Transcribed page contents

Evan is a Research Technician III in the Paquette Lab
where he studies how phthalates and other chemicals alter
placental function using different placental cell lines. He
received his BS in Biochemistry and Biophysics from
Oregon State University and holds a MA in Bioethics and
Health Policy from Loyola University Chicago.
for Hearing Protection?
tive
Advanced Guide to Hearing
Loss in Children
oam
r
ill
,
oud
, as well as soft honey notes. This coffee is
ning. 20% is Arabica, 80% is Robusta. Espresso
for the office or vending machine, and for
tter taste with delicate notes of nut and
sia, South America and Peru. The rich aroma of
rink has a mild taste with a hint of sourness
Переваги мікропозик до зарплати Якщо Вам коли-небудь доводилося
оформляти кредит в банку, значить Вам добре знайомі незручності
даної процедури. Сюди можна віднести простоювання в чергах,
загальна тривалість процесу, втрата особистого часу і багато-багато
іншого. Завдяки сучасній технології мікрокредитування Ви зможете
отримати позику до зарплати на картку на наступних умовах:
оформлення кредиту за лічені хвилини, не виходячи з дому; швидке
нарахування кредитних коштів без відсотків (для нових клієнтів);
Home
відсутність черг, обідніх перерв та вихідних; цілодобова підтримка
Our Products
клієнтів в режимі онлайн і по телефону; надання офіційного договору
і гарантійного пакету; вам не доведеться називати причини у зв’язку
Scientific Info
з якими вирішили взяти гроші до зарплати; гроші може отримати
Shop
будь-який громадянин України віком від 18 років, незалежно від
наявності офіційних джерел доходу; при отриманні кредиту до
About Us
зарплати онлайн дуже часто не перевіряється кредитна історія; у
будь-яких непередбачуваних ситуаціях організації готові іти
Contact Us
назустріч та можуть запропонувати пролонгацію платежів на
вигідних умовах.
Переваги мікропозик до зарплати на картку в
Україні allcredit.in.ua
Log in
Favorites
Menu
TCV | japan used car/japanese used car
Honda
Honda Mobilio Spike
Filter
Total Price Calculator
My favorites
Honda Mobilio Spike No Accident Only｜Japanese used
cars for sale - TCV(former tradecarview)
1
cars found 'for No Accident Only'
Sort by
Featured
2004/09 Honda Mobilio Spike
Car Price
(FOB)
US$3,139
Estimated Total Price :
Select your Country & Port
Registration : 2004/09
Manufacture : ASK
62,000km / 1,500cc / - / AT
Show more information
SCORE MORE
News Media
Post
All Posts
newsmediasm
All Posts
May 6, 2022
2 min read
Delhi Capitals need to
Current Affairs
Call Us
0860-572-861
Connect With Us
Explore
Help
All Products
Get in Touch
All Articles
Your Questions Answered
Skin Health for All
==
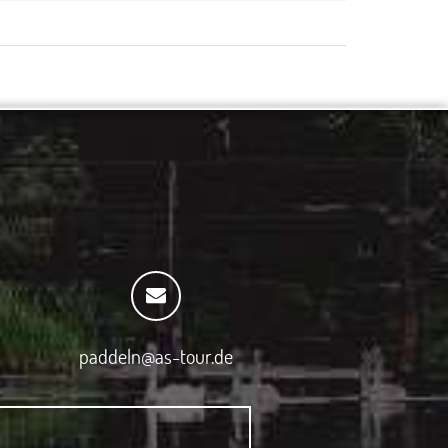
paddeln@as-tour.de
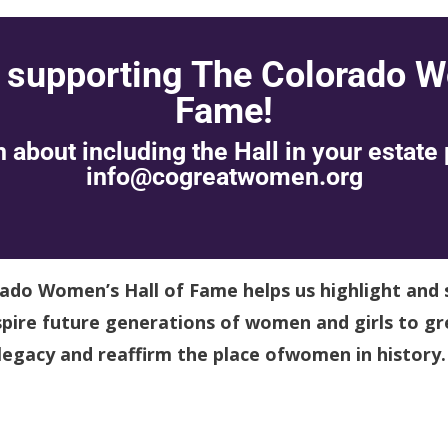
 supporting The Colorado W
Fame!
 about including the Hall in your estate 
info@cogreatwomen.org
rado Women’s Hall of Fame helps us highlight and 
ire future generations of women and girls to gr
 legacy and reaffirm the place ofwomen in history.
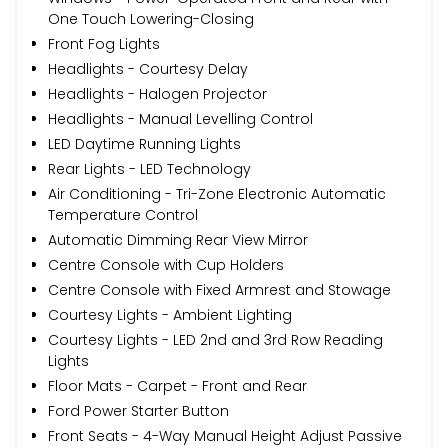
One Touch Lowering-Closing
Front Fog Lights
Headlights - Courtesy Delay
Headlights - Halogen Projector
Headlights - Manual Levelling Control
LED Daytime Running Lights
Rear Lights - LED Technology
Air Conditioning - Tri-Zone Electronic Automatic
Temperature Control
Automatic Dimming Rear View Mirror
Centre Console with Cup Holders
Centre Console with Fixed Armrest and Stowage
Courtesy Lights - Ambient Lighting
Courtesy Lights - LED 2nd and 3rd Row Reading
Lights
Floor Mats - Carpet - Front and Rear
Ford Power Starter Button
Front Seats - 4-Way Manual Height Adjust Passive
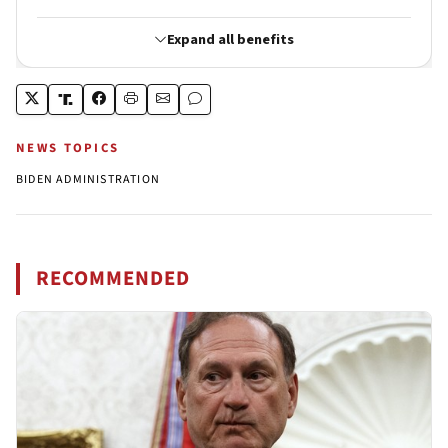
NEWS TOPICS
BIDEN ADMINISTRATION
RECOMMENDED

| Directions |
Please transcribe only the lines in the records above running from the line that has "NEWS TOPICS" through the line that has "RECOMMENDED", both included, exactly as they appear.

| Result of this exercise |
NEWS TOPICS
BIDEN ADMINISTRATION
RECOMMENDED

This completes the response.